--- Auszug ---
Kein Stich in den Finger mehr nötig: Diabetiker sollen mit einer neuartigen Kontaktlinse, die Googles Forschungslabor kürzlich vorgestellt hat, schnell und bequem ihren Blutzucker messen können. Die Linse ist nach Datenbrille und Smartwatch ein weiteres Beispiel von „Wearable Technology“. Jedoch ist Google nicht der einzige Entwickler in diesem Bereich: Auch deutsche Wissenschaftler arbeiten an ähnlichen Projekten.
Vor wenigen Tagen hat Google X, die Forschungsabteilung des Google-Konzerns, eine Kontaktlinse vorgestellt, die mit einem winzigen Chip den Zuckergehalt in der Tränenflüssigkeit messen soll. Beispielsweise bei Diabetespatienten soll die neue Linse auf schnelle und komfortable Weise den Blutzuckerspiegel kontrollieren, indem sie die gemessenen Werte etwa an eine Smartphone-App sendet. Bei zu hohem oder zu niedrigem Spiegel schlägt das Telefon dann Alarm.
Studienlage muss gesichtet werden
„Für Menschen mit Diabetes könnte eine elektronische Kontaktlinse, die den Blutzucker sekündlich misst, eine extreme Erleichterung im täglichen Selbstmanagement sein“, sagt dazu Thomas Danne, Vorstandsvorsitzender von diabetesDE, einer gemeinnützigen Organisation zu Diabetes-Hilfe. Danne warnt jedoch auch vor vorschneller Begeisterung, da es sicher noch einige Zeit dauern werde, bis eine solche Kontaktlinse marktreif ist.
„Zunächst muss die Studienlage gesichtet werden, um einschätzen zu können, ob die Kontaktlinse eine ernsthafte Alternative zum herkömmlichen Blutzuckermessen werden könnte“, erklärt der Mediziner. „Auch wenn die Studienlage in Bezug auf den Nutzen und geringe Nebenwirkungen eindeutig wäre, folgt in den meisten Fällen ein langer Verhandlungsprozess mit den Krankenkassen.“
Die Google-Kontaktlinse ist allerdings nicht der einzige vielversprechende Kandidat für solche praktischen Messhelfer: Auch am deutschen Fraunhofer-Institut für Mikroelektronische Schaltungen und Systeme (IMS) in Duisburg arbeiten Wissenschaftler an einem vergleichbaren System. In Zusammenarbeit mit dem niederländischen Sensorenhersteller Noviosense entstand dort ein winziger Biosensor, um den Zuckergehalt in Schweiß und Tränenflüssigkeit zu messen. Wie Googles Kontaktlinse funkt auch dieser Sensor die Messergebnisse drahtlos an einen Empfänger. Erste Studien mit Versuchspersonen sind zurzeit im Gang, nach dem Willen der Entwickler soll der Sensor in zwei bis drei Jahren marktreif sein.

--- Extrahierte Einträge ---
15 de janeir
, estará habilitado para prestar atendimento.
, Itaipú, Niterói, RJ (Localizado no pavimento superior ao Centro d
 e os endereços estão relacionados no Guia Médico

...

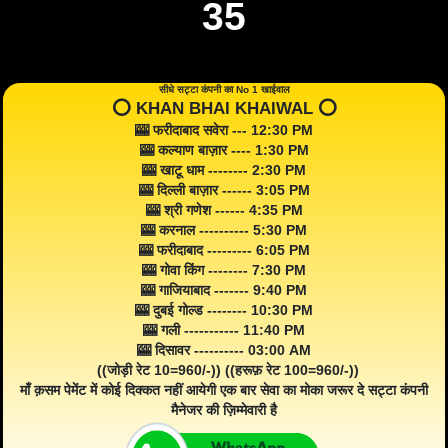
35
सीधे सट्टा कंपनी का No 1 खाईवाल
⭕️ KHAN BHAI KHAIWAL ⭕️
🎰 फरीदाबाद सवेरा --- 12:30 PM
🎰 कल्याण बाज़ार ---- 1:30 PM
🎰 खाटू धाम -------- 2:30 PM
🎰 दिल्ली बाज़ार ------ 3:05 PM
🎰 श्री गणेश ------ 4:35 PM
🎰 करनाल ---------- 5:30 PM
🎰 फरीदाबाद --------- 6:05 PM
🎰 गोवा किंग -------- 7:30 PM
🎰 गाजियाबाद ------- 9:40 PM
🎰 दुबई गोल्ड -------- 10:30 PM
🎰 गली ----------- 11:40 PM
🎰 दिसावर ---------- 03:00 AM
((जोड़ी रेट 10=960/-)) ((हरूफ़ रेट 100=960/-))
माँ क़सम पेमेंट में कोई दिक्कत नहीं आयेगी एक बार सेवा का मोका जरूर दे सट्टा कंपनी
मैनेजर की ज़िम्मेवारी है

--

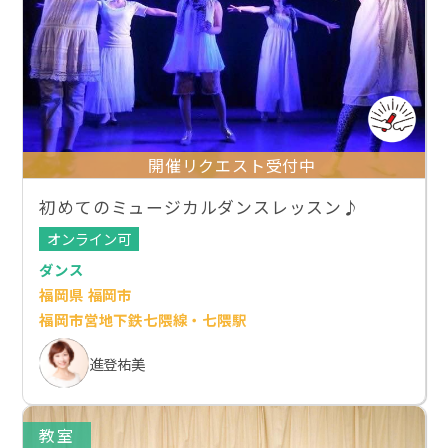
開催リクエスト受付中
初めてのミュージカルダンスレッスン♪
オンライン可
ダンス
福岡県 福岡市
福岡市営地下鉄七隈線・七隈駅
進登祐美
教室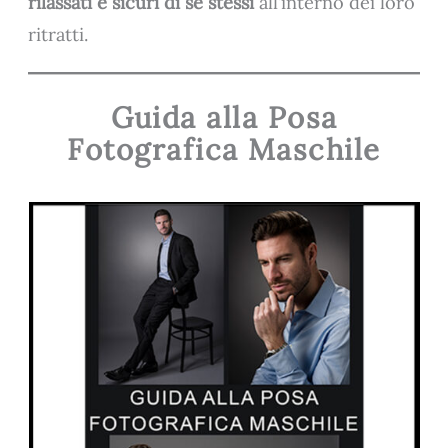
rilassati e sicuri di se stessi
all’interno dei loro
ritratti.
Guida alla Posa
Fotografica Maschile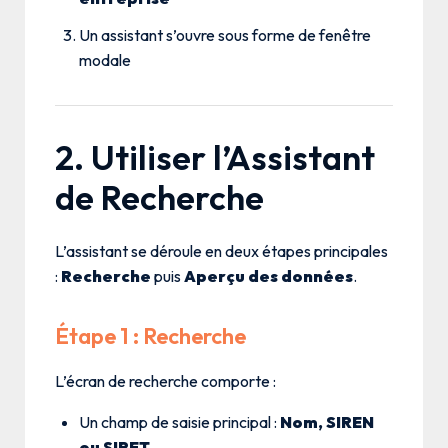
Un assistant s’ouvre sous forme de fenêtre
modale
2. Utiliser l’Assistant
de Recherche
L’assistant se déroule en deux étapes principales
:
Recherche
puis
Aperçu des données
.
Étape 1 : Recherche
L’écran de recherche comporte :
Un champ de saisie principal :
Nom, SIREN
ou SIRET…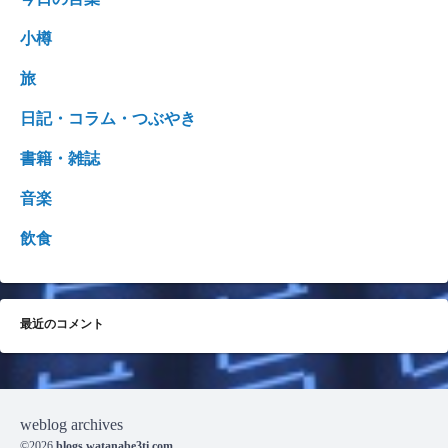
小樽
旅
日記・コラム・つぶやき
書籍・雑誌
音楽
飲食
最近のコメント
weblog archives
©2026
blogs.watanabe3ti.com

--- Aufgaben ---
a: Nennen Sie sämtliche Unternehmen, Abteilungen und Einrichtungen, die im Auszug über die Blutzucker-Kontaktlinse mit Namen genannt werden.
b: Schreiben Sie den Auszug über die Blutzucker-Kontaktlinse im Anschluss an seinen letzten Satz weiter.
Die Einträge haben mit dem Auszug nichts zu tun.

--- Antworten je Eintrag ---
a: Google, Google X, diabetesDE, Fraunhofer-Institut für Mikroelektronische Schaltungen und Systeme (IMS), Noviosense

b:
Prototypen auf dem Weg zur Marktreife
Beide Prototypen haben bis dahin noch einen weiten Weg vor sich: Unklar ist laut Lutz Heinemann von der Deutschen Diabetes Gesellschaft zum Beispiel noch, ob in der Tränenflüssigkeit eine akute Unterzuckerung schnell und zuverlässig genug gemessen werden kann. Die Zuckerkonzentration ist dort etwa 50mal niedriger als im Blut, und Schwankungen des Wertes treten deutlich langsamer auf. Auch die Datenschutzlage ist noch offen: Patientendaten müssen auch bei drahtloser Übertragung geschützt bleiben. Dennoch ist Heinemann optimistisch: „Es ist eine sehr interessante Idee. Google mit seinem technologischen Know-how ist sehr willkommen als ein Unternehmen, das die Entwicklung in diesem Bereich vorantreiben kann.“
Einen etwas anderen Weg geht eine Erfindung aus dem Kinder- und Jugendkrankenhaus „Auf der Bult“ in Hannover: In einer Art künstlichen Bauchspeicheldrüse misst ein Sensor unter der Haut permanent den Blutzucker. Eine computergesteuerte Insulinpumpe passt anschließend die notwendige Insulindosis an. Auch dieses Gerät hat bereits erste Tests durchlaufen und soll möglichst bald zur Serienreife gelangen.